That's the good news.
The bad news is that the hole left by the financial crisis makes decent employment numbers woefully inadequate. Assuming jobs growth continues at the current pace, it will be almost 2016 before we see a 6% unemployment rate. If we get lucky and jobs growth jumps to 200,000 a month, unemployment won't drop below 6% until 2015. It is just ugly: Only five years after the recession began, there are few reasonable scenarios in which we will see a normal, healthy unemployment rate within the next two years. And the longer people remain out of work, the harder it is for them to re-enter the labor market, making this mess all the more dire.

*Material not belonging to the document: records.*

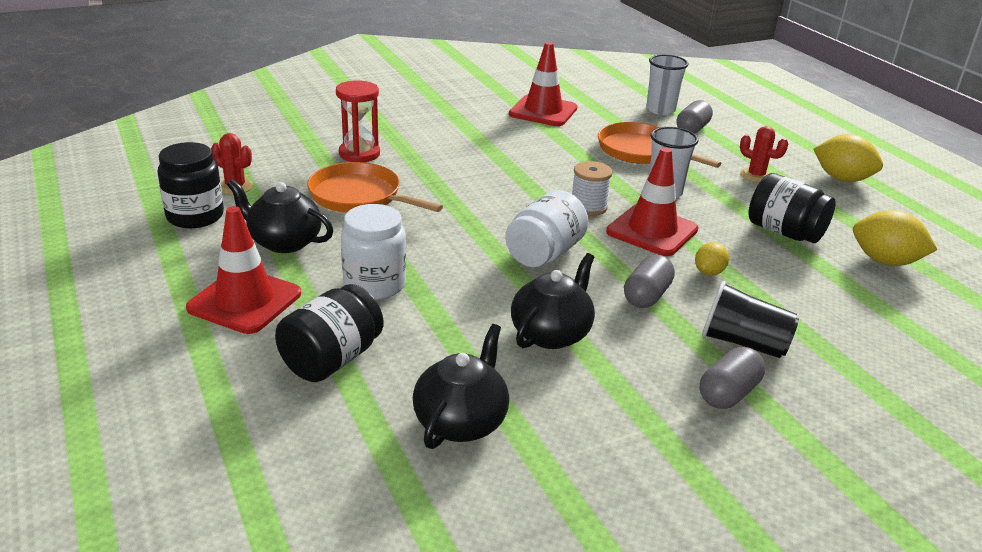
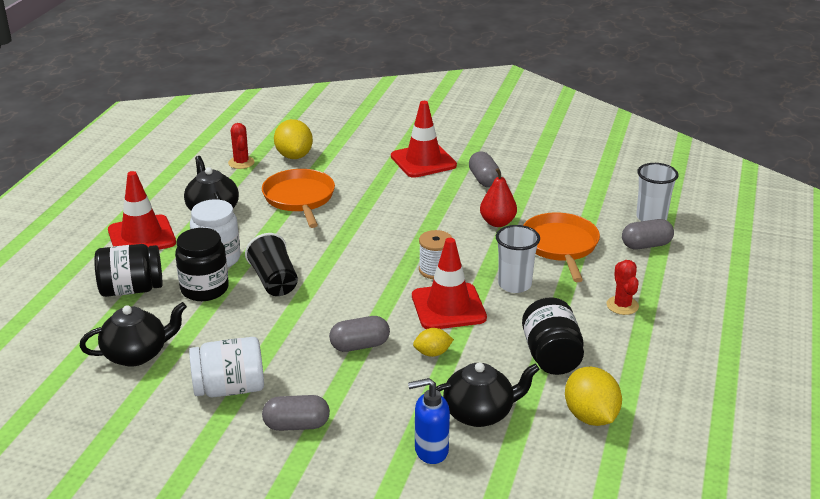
camera: 45 degrees right, 0 degrees up
black jar [157,142,224,228] -> black jar moved to [175,228,229,301]
red hourglass [336,80,380,162] -> none
white jar [505,190,588,267] -> white jar moved to [189,337,264,397]
red traffic cone [509,42,577,126] -> red traffic cone moved to [391,101,457,178]
black teapot [511,253,595,349] -> black teapot moved to [436,362,540,427]
black cup [702,281,799,358] -> black cup moved to [245,233,298,296]
yellow lemon [814,134,883,182] -> yellow lemon moved to [274,119,313,159]
none -> blue soap dispenser [408,378,450,464]
none -> grey capsule [469,152,501,187]
none -> red pear [480,168,517,227]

A few other trends stick out:
- A lot of the new jobs created over the last three years have been in low-wage industries like food service (which is at an all-time high) and temporary help. Millions of Americans are out of work. Millions more are working part-time. And millions upon millions more are working for a paycheck that barely gets them by.
- Private payrolls have risen by 4.7 million since 2010, while government employment has declined by 480,000. This is the opposite of the last recession: From 2002 to 2004, government employment increased by 201,000, and private employment declined by 316,000. Falling government employment, most of which has occurred at the state and local level, explains a lot about why the labor market is slower to rebound than in past recessions.
- New housing construction is beginning to rebound in a big way, up 34% in the last year. Pay close attention to that; it could be the biggest driver of employment growth over the next few years. As Warren Buffett said last year: "We will come back big-time on employment when residential construction comes back. You will be surprised, in my view, how fast employment changes when that happens."